WASHINGTON (Nov 7, 2008)—If you’re miffed about grocery prices still being high despite price drops in fuel and agricultural commodities, you’re in good company.
Sen. Chuck Grassley (R-IA) recently penned a letter to the Grocery Manufacturers of America (GMA) demanding one of two things: cheaper food on the shelves or an apology for unfairly blaming ethanol and grain producers for higher retail food prices.
Listen to former House Ag Committee Chairman Larry Combest talk about food prices this Thanksgiving.
“Now that grain and energy prices have been sliced in half, surely we can expect that the grocery manufacturers will pass on these savings to American consumers who are suffering from economic hardship,” the Senator mused.
Grassley likely will get neither an apology nor cheaper groceries anytime soon. This profit margin padding has been the plan for some time.
In December 2007 the GMA—which represents many multinational food manufacturers—released a study that flippantly stated, “The long period of low food price inflation rates prior to 2007 has passed.” In other words, what goes up doesn’t come down.
Curiously, that report was published months before the peaks of fuel and commodity prices in the spring and summer. But when those temporarily high fuel and crop prices arrived, food manufacturers had their scapegoat, and they launched an aggressive smear campaign against America’s farmers focusing on renewable fuels production.

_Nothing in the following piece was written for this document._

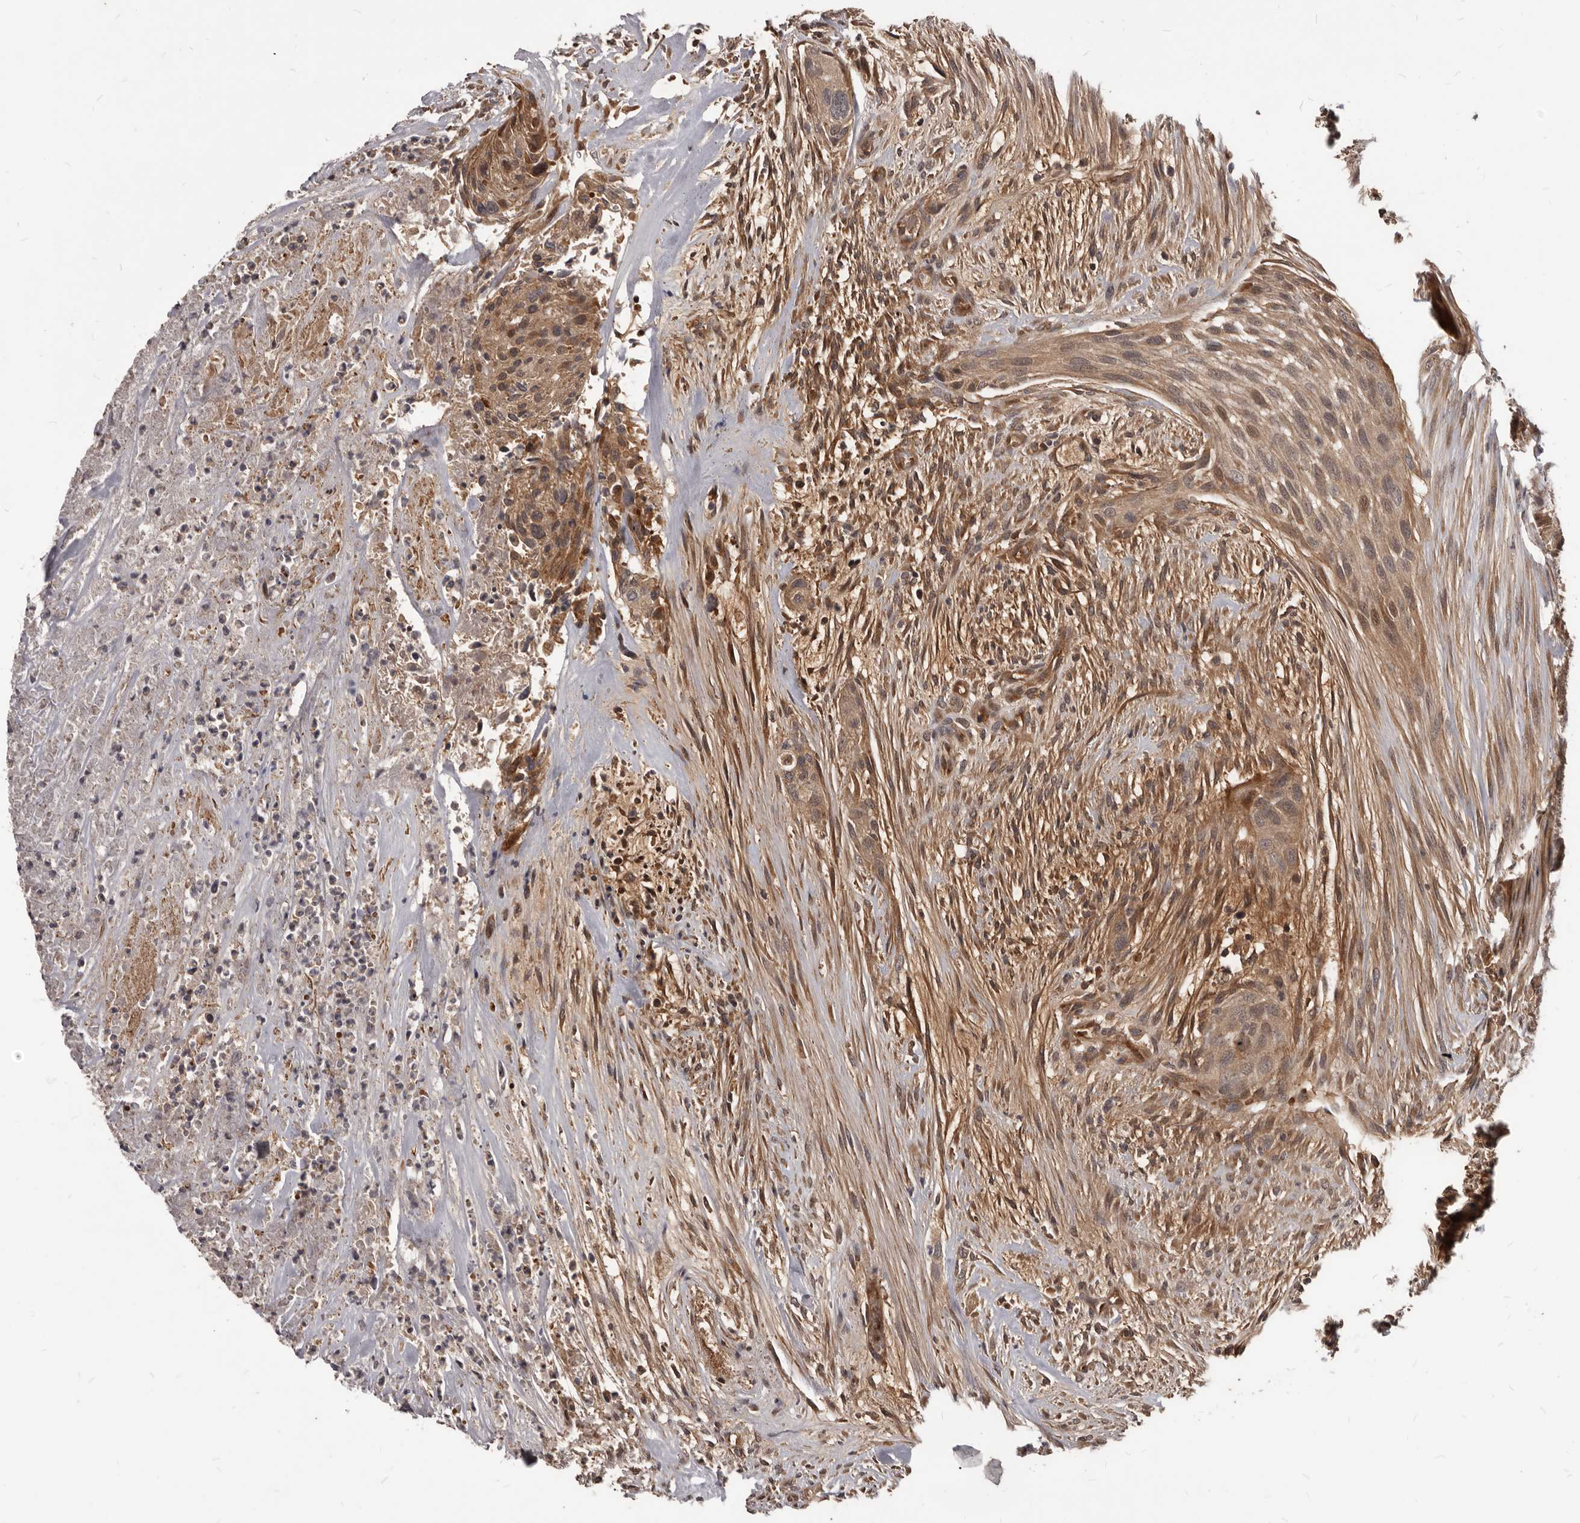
{"staining": {"intensity": "weak", "quantity": ">75%", "location": "cytoplasmic/membranous,nuclear"}, "tissue": "urothelial cancer", "cell_type": "Tumor cells", "image_type": "cancer", "snomed": [{"axis": "morphology", "description": "Urothelial carcinoma, High grade"}, {"axis": "topography", "description": "Urinary bladder"}], "caption": "High-grade urothelial carcinoma tissue displays weak cytoplasmic/membranous and nuclear staining in about >75% of tumor cells", "gene": "GABPB2", "patient": {"sex": "male", "age": 35}}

Though the GMA report predicted commodity prices would reach a new plateau, oil has now fallen 50 percent to $65 a barrel, corn has dropped to $3.85 a bushel from nearly $8, and wheat has plunged to $5.29 per bushel from highs in the mid-teens earlier in the year, a 60 percent reduction.
Farmers, still faced with soaring input costs, are starting to feel real financial pain.
However, the opposite is true for GMA’s members. A box of Wheaties and a loaf of bread are still as expensive as when price hikes took hold because food companies are pocketing the profit instead of passing their savings along to grocery shoppers.
And America’s leading economists expect that trend to continue. They’ve termed this phenomenon “sticky prices.”
Dr. Randall Parker of East Carolina University explained in a recent interview, “Sticky prices are prices that don’t go down as fast as they go up. So economists would say there is an asymmetry—they go up very rapidly but don’t go down with same rapidity as what they went up.”
Lars Perner of the University of Southern California says the only thing that will un-stick these sticky prices is an industry-wide price war triggered by competitors trying to lure customers to a particular brand.
Unfortunately for shoppers, such a war will not start until companies decide that they are willing to take a profit reduction.
Consumers do have one thing going for them, though. Powerful legislators like Grassley are furious about food manufacturers’ recent actions and will hold their feet to the fire.
Congressman Collin Peterson (D-MN), the Chairman of the House Agriculture Committee, recently told a group of farmers: “I agree with Senator Chuck Grassley, who has told (the food processors and grocery companies) to lower their prices, or apologize. Or there’ll be hell to pay.”